If you look back in time at the Fortune 500 list, you’ll notice 4% of companies fall out each year, meaning about 20 companies are new to that list each year. Since the internet, however, that churn rate has doubled; now it’s more like 50 new companies joining Fortune 500 status. That tells me it’s a great time to be an attacker, and a lousy time to be a defender.
SMB marketers should be thinking about how they can play a different game on the same field as the companies that are already out there, trying to defend their empires. How do you do that? You find a differentiator – not a niche, a differentiator.

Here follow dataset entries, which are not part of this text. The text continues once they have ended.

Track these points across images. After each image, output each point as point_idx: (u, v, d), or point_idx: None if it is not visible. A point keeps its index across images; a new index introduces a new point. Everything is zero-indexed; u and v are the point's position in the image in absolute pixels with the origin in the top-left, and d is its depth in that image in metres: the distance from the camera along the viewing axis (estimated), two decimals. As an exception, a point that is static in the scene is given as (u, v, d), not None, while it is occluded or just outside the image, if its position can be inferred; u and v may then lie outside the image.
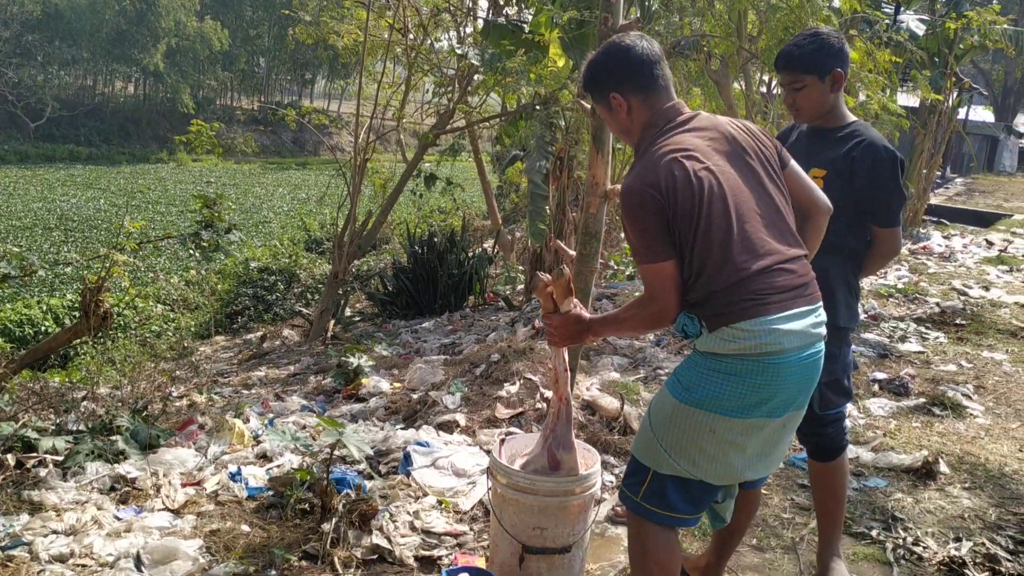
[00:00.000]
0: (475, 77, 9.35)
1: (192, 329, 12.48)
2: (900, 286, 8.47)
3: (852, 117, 2.92)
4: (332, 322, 9.25)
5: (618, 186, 2.82)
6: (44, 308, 12.95)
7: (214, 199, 5.73)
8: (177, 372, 8.26)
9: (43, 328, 12.26)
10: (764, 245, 2.19)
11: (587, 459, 2.87)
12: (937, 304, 7.72)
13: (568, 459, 2.68)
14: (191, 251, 5.30)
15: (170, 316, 13.43)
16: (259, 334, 10.53)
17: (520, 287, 10.64)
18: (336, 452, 3.40)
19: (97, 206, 26.20)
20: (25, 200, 26.58)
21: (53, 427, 4.63)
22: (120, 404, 5.45)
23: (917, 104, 13.24)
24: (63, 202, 26.61)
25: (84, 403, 5.51)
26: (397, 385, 5.62)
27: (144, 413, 4.95)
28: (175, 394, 6.35)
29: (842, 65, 2.80)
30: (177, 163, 38.62)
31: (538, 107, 8.08)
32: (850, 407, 4.95)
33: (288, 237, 18.31)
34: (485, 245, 13.68)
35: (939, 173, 18.23)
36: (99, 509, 3.49)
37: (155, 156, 40.50)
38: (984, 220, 14.83)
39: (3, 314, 12.37)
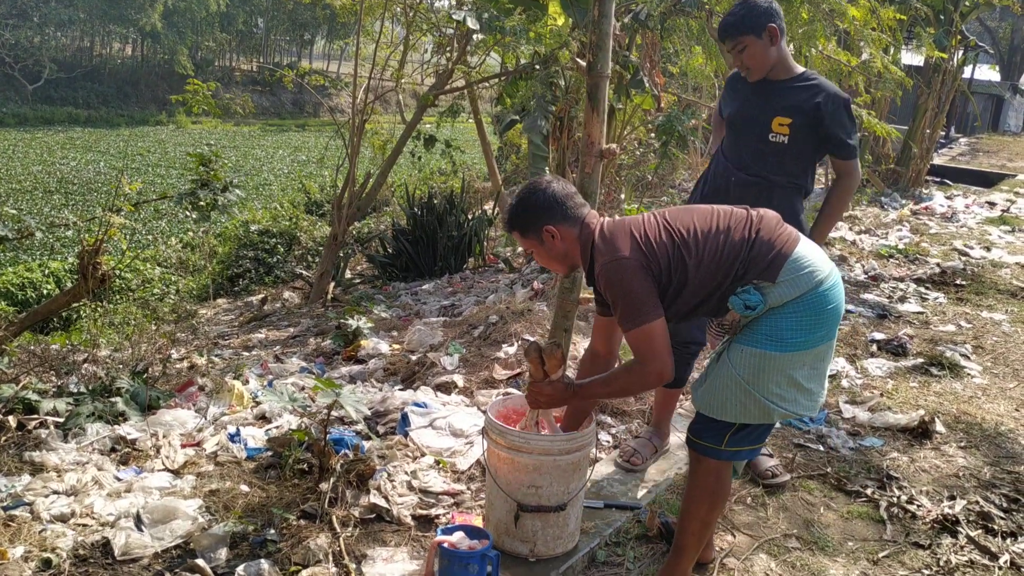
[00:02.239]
0: (474, 37, 9.23)
1: (194, 292, 12.50)
2: (901, 247, 8.45)
3: (800, 68, 3.26)
4: (332, 284, 9.25)
5: (614, 145, 2.81)
6: (46, 271, 12.95)
7: (210, 157, 5.69)
8: (179, 334, 8.28)
9: (44, 291, 12.26)
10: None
11: (582, 419, 2.88)
12: (938, 264, 7.70)
13: None
14: (187, 211, 5.27)
15: (171, 279, 13.45)
16: (260, 297, 10.54)
17: (520, 248, 10.61)
18: (334, 413, 3.41)
19: (97, 169, 26.06)
20: (24, 163, 26.45)
21: (54, 389, 4.66)
22: (121, 366, 5.47)
23: (921, 63, 13.09)
24: (63, 165, 26.46)
25: (85, 366, 5.53)
26: (396, 347, 5.63)
27: (145, 375, 4.97)
28: (175, 356, 6.37)
29: (774, 21, 3.13)
30: (176, 125, 38.37)
31: (537, 67, 7.99)
32: (848, 367, 4.97)
33: (288, 199, 18.24)
34: (485, 207, 13.64)
35: (943, 133, 18.08)
36: (99, 470, 3.51)
37: (154, 118, 40.20)
38: (988, 180, 14.72)
39: (4, 277, 12.37)
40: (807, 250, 2.42)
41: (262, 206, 18.57)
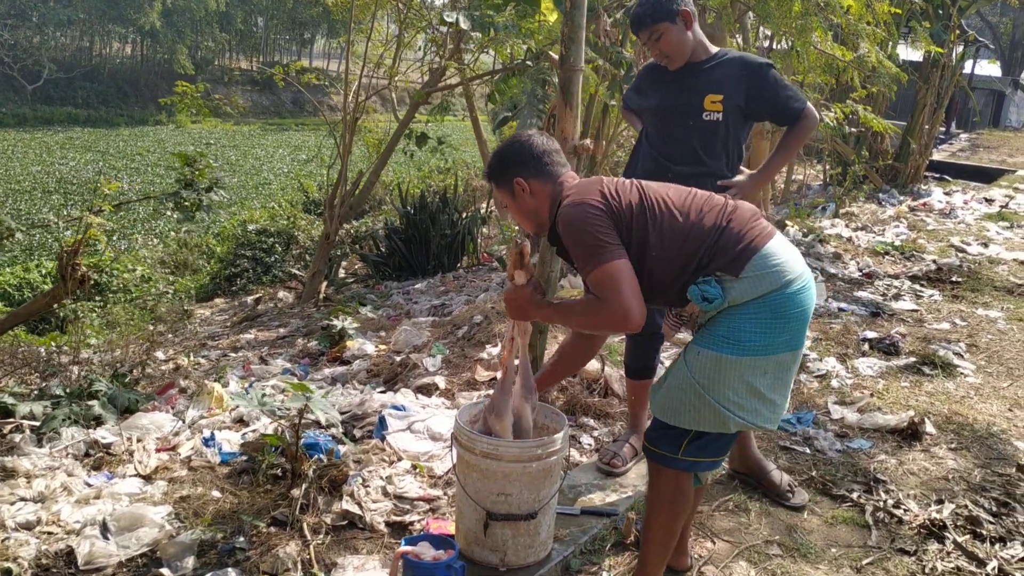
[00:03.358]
0: (469, 35, 9.15)
1: (192, 292, 12.47)
2: (897, 243, 8.36)
3: (715, 47, 3.26)
4: (325, 284, 9.20)
5: (587, 141, 2.73)
6: (43, 272, 12.91)
7: (195, 156, 5.62)
8: (169, 335, 8.22)
9: (42, 292, 12.21)
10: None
11: (554, 423, 2.80)
12: (934, 261, 7.61)
13: (498, 426, 2.66)
14: (170, 212, 5.20)
15: (169, 279, 13.42)
16: (254, 296, 10.49)
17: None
18: (308, 417, 3.34)
19: (97, 168, 26.03)
20: (24, 163, 26.42)
21: (36, 392, 4.60)
22: (106, 368, 5.41)
23: (920, 58, 12.99)
24: (62, 165, 26.44)
25: (72, 367, 5.47)
26: (383, 347, 5.56)
27: (127, 378, 4.90)
28: (162, 357, 6.30)
29: (684, 4, 3.12)
30: (176, 125, 38.26)
31: (530, 63, 7.91)
32: (838, 367, 4.88)
33: (286, 199, 18.20)
34: (483, 204, 13.58)
35: (943, 128, 17.98)
36: (69, 475, 3.44)
37: (154, 118, 40.11)
38: (987, 176, 14.63)
39: (2, 278, 12.33)
40: (780, 248, 2.29)
41: (261, 205, 18.54)
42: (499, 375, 2.73)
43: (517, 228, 2.50)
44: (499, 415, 2.65)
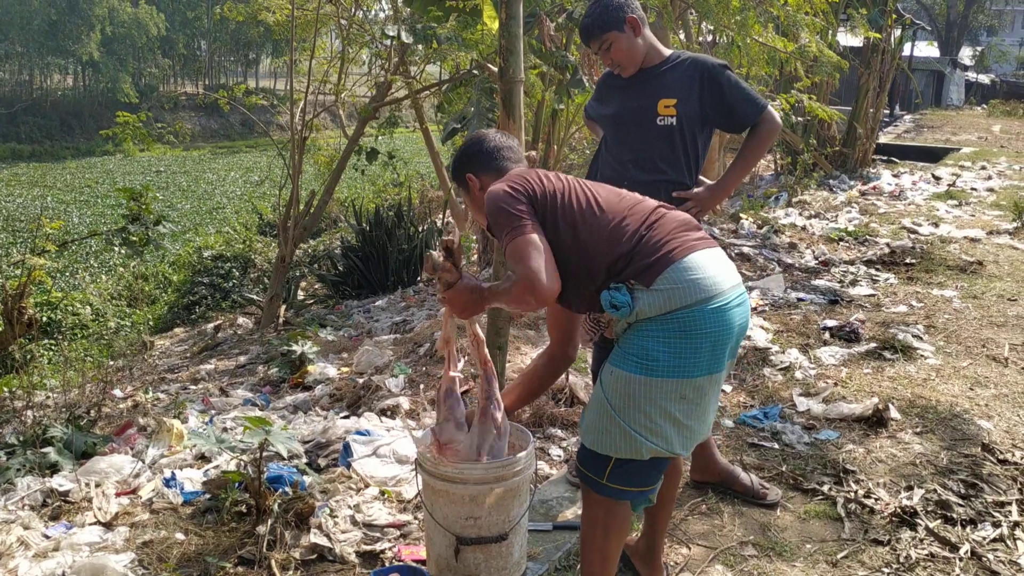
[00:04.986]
0: (414, 47, 9.09)
1: (150, 323, 12.24)
2: (851, 229, 8.44)
3: (668, 50, 3.20)
4: (283, 307, 9.05)
5: (533, 152, 2.71)
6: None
7: (140, 191, 5.53)
8: (128, 370, 8.04)
9: None
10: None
11: (520, 441, 2.76)
12: (887, 244, 7.70)
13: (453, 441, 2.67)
14: (117, 247, 5.09)
15: (125, 311, 13.17)
16: (214, 324, 10.31)
17: (475, 257, 10.49)
18: (270, 449, 3.27)
19: (45, 204, 25.53)
20: (-32, 204, 25.87)
21: (-9, 441, 4.46)
22: (62, 410, 5.26)
23: (860, 44, 13.20)
24: (8, 203, 25.92)
25: (26, 412, 5.31)
26: (345, 370, 5.48)
27: (84, 420, 4.77)
28: (120, 395, 6.15)
29: (632, 11, 3.09)
30: (124, 154, 37.66)
31: (476, 72, 7.88)
32: (801, 358, 4.90)
33: (241, 222, 17.99)
34: (440, 216, 13.51)
35: (887, 111, 18.27)
36: (26, 529, 3.33)
37: (100, 149, 39.44)
38: (933, 155, 14.88)
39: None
40: (704, 262, 2.16)
41: (216, 230, 18.30)
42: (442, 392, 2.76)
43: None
44: (449, 433, 2.65)
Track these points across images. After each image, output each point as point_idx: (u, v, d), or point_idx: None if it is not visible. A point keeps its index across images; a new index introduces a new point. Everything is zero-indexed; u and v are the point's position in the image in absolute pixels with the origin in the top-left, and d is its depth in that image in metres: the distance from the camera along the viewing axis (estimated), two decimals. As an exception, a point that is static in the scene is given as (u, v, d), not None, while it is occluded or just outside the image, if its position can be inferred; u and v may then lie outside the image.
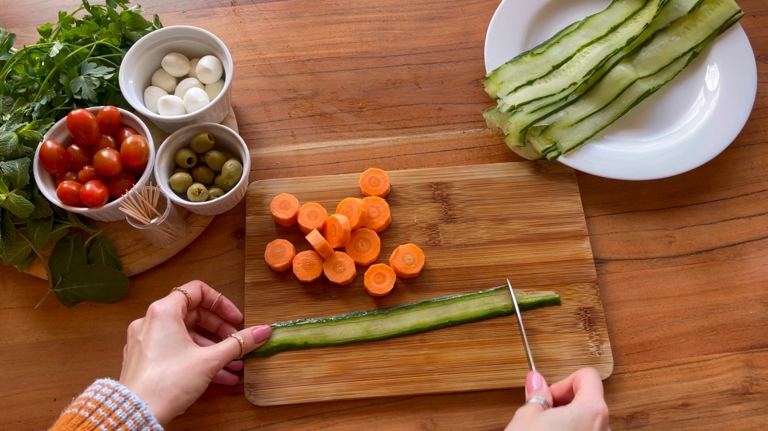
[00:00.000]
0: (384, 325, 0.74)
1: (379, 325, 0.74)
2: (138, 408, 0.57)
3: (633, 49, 0.87)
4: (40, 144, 0.75)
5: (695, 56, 0.87)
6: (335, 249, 0.77)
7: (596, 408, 0.59)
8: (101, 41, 0.82)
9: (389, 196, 0.81)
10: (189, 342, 0.65)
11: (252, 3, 0.96)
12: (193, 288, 0.70)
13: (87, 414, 0.56)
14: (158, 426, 0.57)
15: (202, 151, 0.79)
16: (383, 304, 0.76)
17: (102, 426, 0.55)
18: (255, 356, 0.73)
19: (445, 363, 0.73)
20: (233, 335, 0.70)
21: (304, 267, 0.76)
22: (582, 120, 0.84)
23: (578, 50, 0.87)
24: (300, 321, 0.74)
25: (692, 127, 0.84)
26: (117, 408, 0.56)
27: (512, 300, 0.74)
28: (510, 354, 0.73)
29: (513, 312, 0.74)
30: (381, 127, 0.87)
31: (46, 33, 0.85)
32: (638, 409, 0.72)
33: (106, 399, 0.57)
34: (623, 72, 0.85)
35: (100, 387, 0.58)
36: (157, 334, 0.63)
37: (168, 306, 0.65)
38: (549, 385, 0.66)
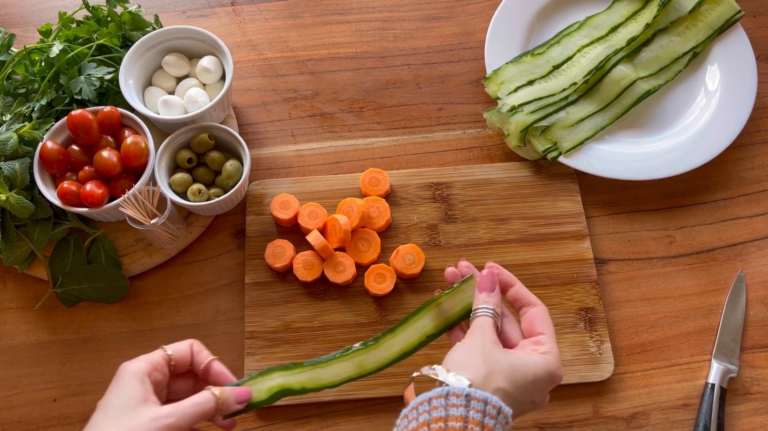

You need to set yourself apart from what’s already out there; it’s the unique SMBs that are successfully attacking these big legacy companies.
When you’ve established your differentiator, you have to become the best in the world in that thing. Lucky for SMB marketers, the internet is really, really good at identifying the best in the world at everything. Not just the best in your geography – the best in the world. The internet has flattened things. That presents both an attack opportunity for small business marketers, as well as more competition, so it’s absolutely critical that you are the best at what you do.
Being the best in the world at something sounds expensive though, right? And it would’ve been back in the day when companies were churning off that Fortune 500 list at half the rate they are today. It’s not atypical, by the way, for those guys to spend north of 1 billion dollars in marketing and advertising budgets each year. In the internet world – and more importantly, the inbound marketing world – the stuff that doesn’t work anymore is the expensive tactics. In an inbound marketing world, success is about which marketer has the biggest brain, not the biggest wallet. You demonstrate your best-in-the-world status by using your brain to create best-in-the-world content for your business, optimize it so the internet can find it, and promote it so more people see it.
The small businesses that do this won’t need a big marketing budget to get traction and disrupt – and eventually displace – legacy companies. It takes hard work and brainpower, sure, but those aren’t things most SMB marketers I know are afraid of.